No começo de junho, um manifesto de procuradores atingiu a marca de 655 assinaturas ao pedir que o Congresso inclua na Constituição o mecanismo da lista tríplice na escolha do PGR. O número representa mais da metade dos cerca de 1.150 membros do MP em atividade no país. E inclui profissionais de diferentes "alas": desde procuradores ligados ao combate à corrupção e à Lava Jato até membros que atuam em questões de direitos humanos.
Embora não faça críticas diretas a Aras, o texto foi mal recebido por ele — o procurador baiano foi o primeiro a ser indicado para o cargo fora da lista tríplice desde 2003.
Na época, o atual PGR minimizou a importância do ocorrido e disse que o manifesto, de apenas dois parágrafos, era genérico. "Nesses termos, até eu assinaria esse abaixo-assinado", disse.
"É um tema que nunca foi debatido no Congresso. Todavia, eventual propositura de uma PEC (uma proposta de emenda à Constituição) poderia ensejar reformas de toda sorte na estrutura do Ministério Público, atingindo direitos e prerrogativas constitucionais", disse ele, em tom de alerta.
Os organizadores do manifesto negam que o objetivo seja atingir o procurador-geral — mas admitem que o movimento pode ter gerado incômodo.
"Ninguém questiona a legitimidade de Aras como PGR. Foi escolhido dentro do trâmite legal. Mas, para ele, tratar da lista tríplice é como falar de corda em casa de enforcado", diz um profissional à BBC News Brasil, sob anonimato. "Resumir a questão à pessoa de Aras seria apequenar a pauta. A lista tríplice é algo que existe desde 2003."
Já no entorno de Augusto Aras, o manifesto foi percebido como algo motivado por oportunismo e por ressentimento de pessoas que foram derrotadas na disputa pela PGR.
"É típico da disputa política, mas preferia que não fizessem. Porque, bem ou mal, é o chefe da nossa Casa, num momento difícil (...). Estamos no meio de uma pandemia, temos mais de 30 mil mortos no país, e os colegas preocupados com lista tríplice?", questiona um procurador próximo a Aras, sob anonimato.
"Da última vez que essa máquina foi ligada, foi contra a (ex-PGR) Raquel Dodge, alegando que (um projeto encampado por ela) violava o princípio do promotor natural. O que não era verdade, mas colheu 600 assinaturas. Então, o mesmo grupo que fez aquilo contra a Raquel no ano da eleição dela (2019, quando ela tentou mais dois anos no cargo), agora está movendo o mesmo mecanismo. É a segunda vez que tentam enfraquecer o PGR, o que é um tiro no pé", disse o procurador à BBC News Brasil, sob anonimato.
Proximidade com Bolsonaro?
Nos últimos meses, Augusto Aras se tornou alvo de críticas de procuradores por supostamente ter se aproximado do presidente Jair Bolsonaro, o que ele nega.
Desde o início do mandato, Aras se encontrou com Bolsonaro ao menos seis vezes — muito mais que a antecessora, Raquel Dodge. Ela só esteve com o ex-presidente Michel Temer duas vezes durante o período correspondente.

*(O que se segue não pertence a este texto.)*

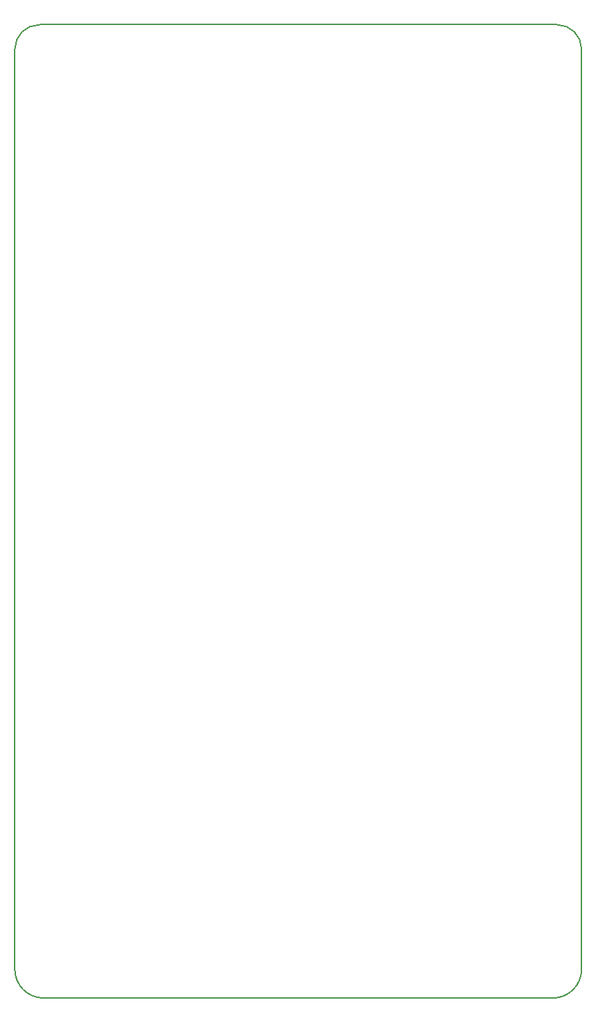
<source format=gbr>
G04 #@! TF.GenerationSoftware,KiCad,Pcbnew,5.0.1*
G04 #@! TF.CreationDate,2019-02-24T09:50:17+01:00*
G04 #@! TF.ProjectId,afterglow_gi_nano,6166746572676C6F775F67695F6E616E,rev?*
G04 #@! TF.SameCoordinates,Original*
G04 #@! TF.FileFunction,Profile,NP*
%FSLAX46Y46*%
G04 Gerber Fmt 4.6, Leading zero omitted, Abs format (unit mm)*
G04 Created by KiCad (PCBNEW 5.0.1) date So 24 Feb 2019 09:50:17 CET*
%MOMM*%
%LPD*%
G01*
G04 APERTURE LIST*
%ADD10C,0.150000*%
G04 APERTURE END LIST*
D10*
X54000000Y-145500000D02*
G75*
G02X50500000Y-142000000I0J3500000D01*
G01*
X119500000Y-142000000D02*
G75*
G02X116000000Y-145500000I-3500000J0D01*
G01*
X116500000Y-27000000D02*
G75*
G02X119500000Y-30000000I0J-3000000D01*
G01*
X54000000Y-27000000D02*
X53500000Y-27000000D01*
X50500000Y-30000000D02*
G75*
G02X53500000Y-27000000I3000000J0D01*
G01*
X119500000Y-142000000D02*
X119500000Y-30000000D01*
X54000000Y-145500000D02*
X116000000Y-145500000D01*
X50500000Y-30000000D02*
X50500000Y-142000000D01*
X54000000Y-27000000D02*
X116500000Y-27000000D01*
M02*

</source>
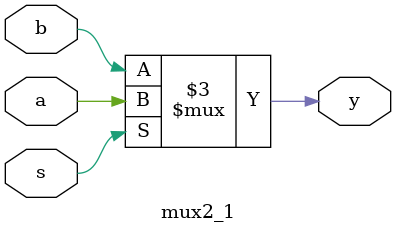
<source format=v>
module mux2_1 (input a, input b, input s, output reg y);

always @(*) begin
    if (s)
        y = a;
    else
        y = b;
end

endmodule

</source>
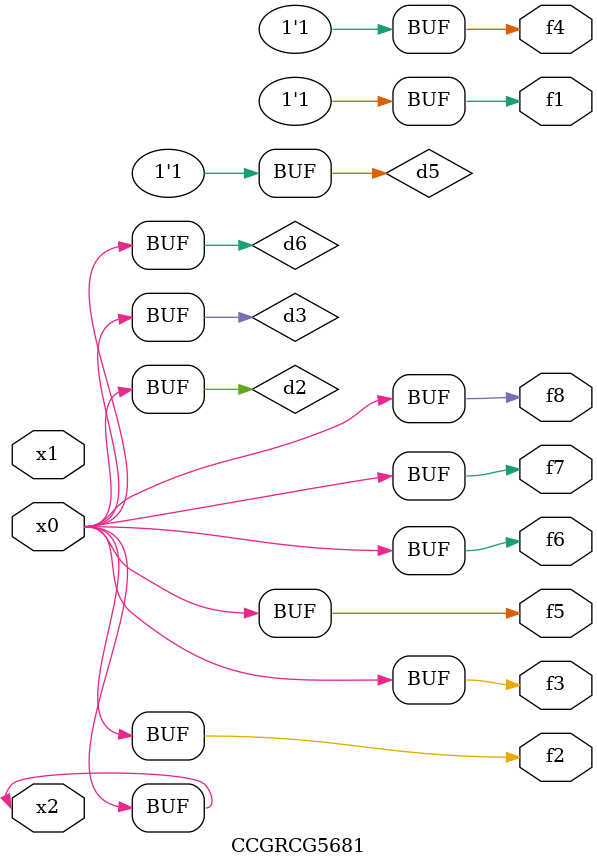
<source format=v>
module CCGRCG5681(
	input x0, x1, x2,
	output f1, f2, f3, f4, f5, f6, f7, f8
);

	wire d1, d2, d3, d4, d5, d6;

	xnor (d1, x2);
	buf (d2, x0, x2);
	and (d3, x0);
	xnor (d4, x1, x2);
	nand (d5, d1, d3);
	buf (d6, d2, d3);
	assign f1 = d5;
	assign f2 = d6;
	assign f3 = d6;
	assign f4 = d5;
	assign f5 = d6;
	assign f6 = d6;
	assign f7 = d6;
	assign f8 = d6;
endmodule

</source>
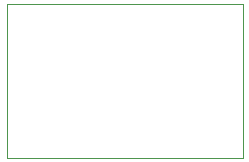
<source format=gbr>
%FSLAX46Y46*%
G04 Gerber Fmt 4.6, Leading zero omitted, Abs format (unit mm)*
G04 Created by KiCad (PCBNEW (2014-10-22 BZR 5214)-product) date Son 07 Dez 2014 11:41:12 CET*
%MOMM*%
G01*
G04 APERTURE LIST*
%ADD10C,0.150000*%
%ADD11C,0.100000*%
G04 APERTURE END LIST*
D10*
D11*
X40000000Y-33000000D02*
X40000000Y-20000000D01*
X20000000Y-33000000D02*
X40000000Y-33000000D01*
X20000000Y-20000000D02*
X20000000Y-33000000D01*
X40000000Y-20000000D02*
X20000000Y-20000000D01*
M02*

</source>
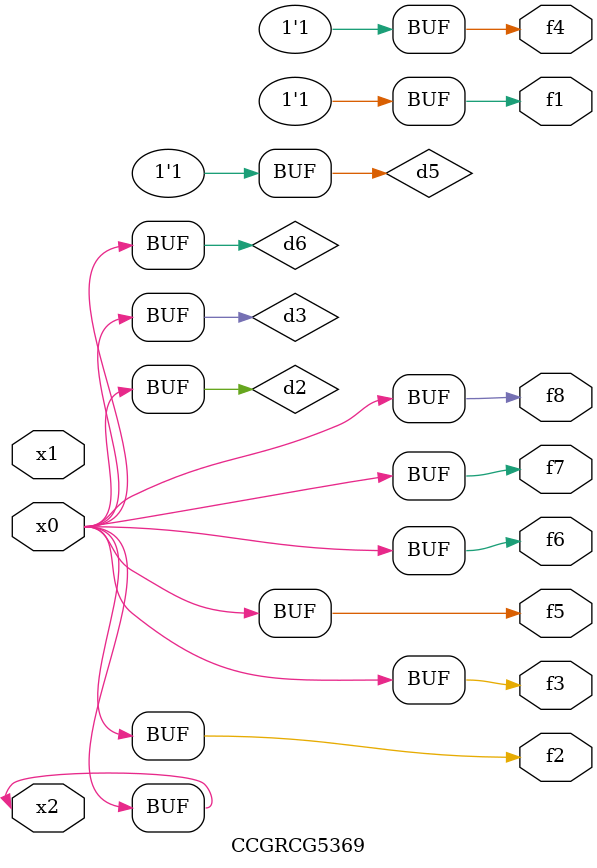
<source format=v>
module CCGRCG5369(
	input x0, x1, x2,
	output f1, f2, f3, f4, f5, f6, f7, f8
);

	wire d1, d2, d3, d4, d5, d6;

	xnor (d1, x2);
	buf (d2, x0, x2);
	and (d3, x0);
	xnor (d4, x1, x2);
	nand (d5, d1, d3);
	buf (d6, d2, d3);
	assign f1 = d5;
	assign f2 = d6;
	assign f3 = d6;
	assign f4 = d5;
	assign f5 = d6;
	assign f6 = d6;
	assign f7 = d6;
	assign f8 = d6;
endmodule

</source>
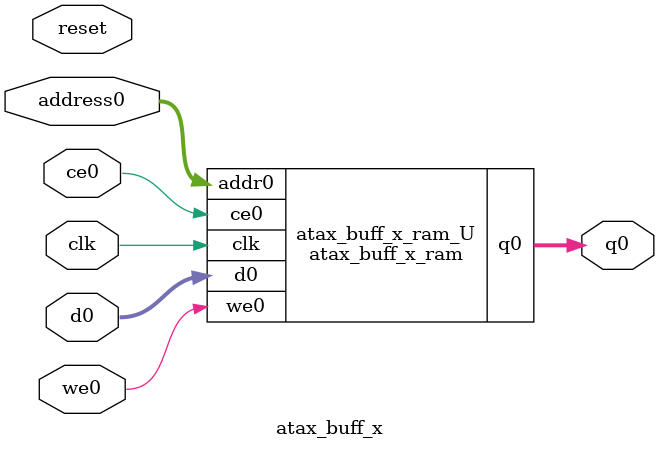
<source format=v>

`timescale 1 ns / 1 ps
module atax_buff_x_ram (addr0, ce0, d0, we0, q0,  clk);

parameter DWIDTH = 32;
parameter AWIDTH = 6;
parameter MEM_SIZE = 64;

input[AWIDTH-1:0] addr0;
input ce0;
input[DWIDTH-1:0] d0;
input we0;
output reg[DWIDTH-1:0] q0;
input clk;

(* ram_style = "block" *)reg [DWIDTH-1:0] ram[0:MEM_SIZE-1];




always @(posedge clk)  
begin 
    if (ce0) 
    begin
        if (we0) 
        begin 
            ram[addr0] <= d0; 
            q0 <= d0;
        end 
        else 
            q0 <= ram[addr0];
    end
end


endmodule


`timescale 1 ns / 1 ps
module atax_buff_x(
    reset,
    clk,
    address0,
    ce0,
    we0,
    d0,
    q0);

parameter DataWidth = 32'd32;
parameter AddressRange = 32'd64;
parameter AddressWidth = 32'd6;
input reset;
input clk;
input[AddressWidth - 1:0] address0;
input ce0;
input we0;
input[DataWidth - 1:0] d0;
output[DataWidth - 1:0] q0;



atax_buff_x_ram atax_buff_x_ram_U(
    .clk( clk ),
    .addr0( address0 ),
    .ce0( ce0 ),
    .we0( we0 ),
    .d0( d0 ),
    .q0( q0 ));

endmodule


</source>
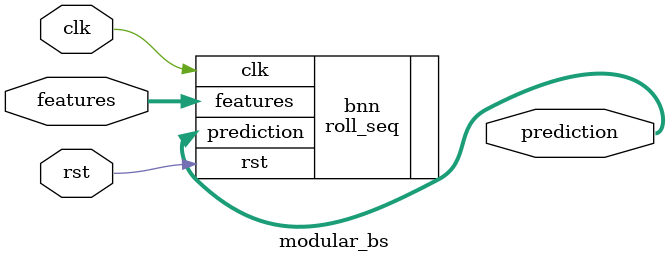
<source format=v>
`ifndef DUTNAME
`define DUTNAME modular_bs
parameter FEAT_CNT = 4;
parameter FEAT_BITS = 4;
parameter HIDDEN_CNT = 4;
parameter CLASS_CNT = 4;
`define WEIGHTS0 0
`define WEIGHTS1 0
`else
    `include `BSTRINGS
`endif
module `DUTNAME #(
`ifdef PARAMS
`include `PARAMS
`endif
  ) (
  input clk,
  input rst,
  input [FEAT_CNT*FEAT_BITS-1:0] features,
  output [$clog2(CLASS_CNT)-1:0] prediction
  );

  localparam Weights0 = `WEIGHTS0 ;
  localparam Weights1 = `WEIGHTS1 ;

  roll_seq #(.FEAT_CNT(FEAT_CNT),.FEAT_BITS(FEAT_BITS),.HIDDEN_CNT(HIDDEN_CNT),.CLASS_CNT(CLASS_CNT),.Weights0(Weights0),.Weights1(Weights1)) bnn (
    .clk(clk),
    .rst(rst),
    .features(features),
    .prediction(prediction)
  );

endmodule

</source>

A última demonstração pública de alinhamento partiu do próprio Bolsonaro: no fim de maio, o presidente acompanhava por videoconferência uma solenidade presidida por Aras na sede da PGR, quando o presidente então "se convidou" para encontrar o procurador-geral. Bolsonaro atravessou a Esplanada e passou cerca de 15 minutos com Aras.
No mesmo dia, Bolsonaro lançou nota dizendo "acreditar" no arquivamento de um inquérito aberto para investigar as suspeitas de interferência dele na Polícia Federal. A decisão sobre arquivar ou não cabe a Aras.
"No âmbito macro, a gente tem começado a passar vergonha, né? Por que ele vai nas posses, ele senta como se fosse da equipe, vai fazer reunião (com integrantes do governo). E isso não é normal, do jeito que ele faz. Ele é vendido pelo Bolsonaro como alguém da equipe", disse um procurador à BBC News Brasil, sob anonimato.
Aras, por sua vez, nega ser próximo do presidente da República. "Na verdade, não sou amigo do presidente. Não temos relações de amizade. Temos relações de respeito", disse ele numa entrevista ao programa Conversa com Bial, da TV Globo, no começo de junho.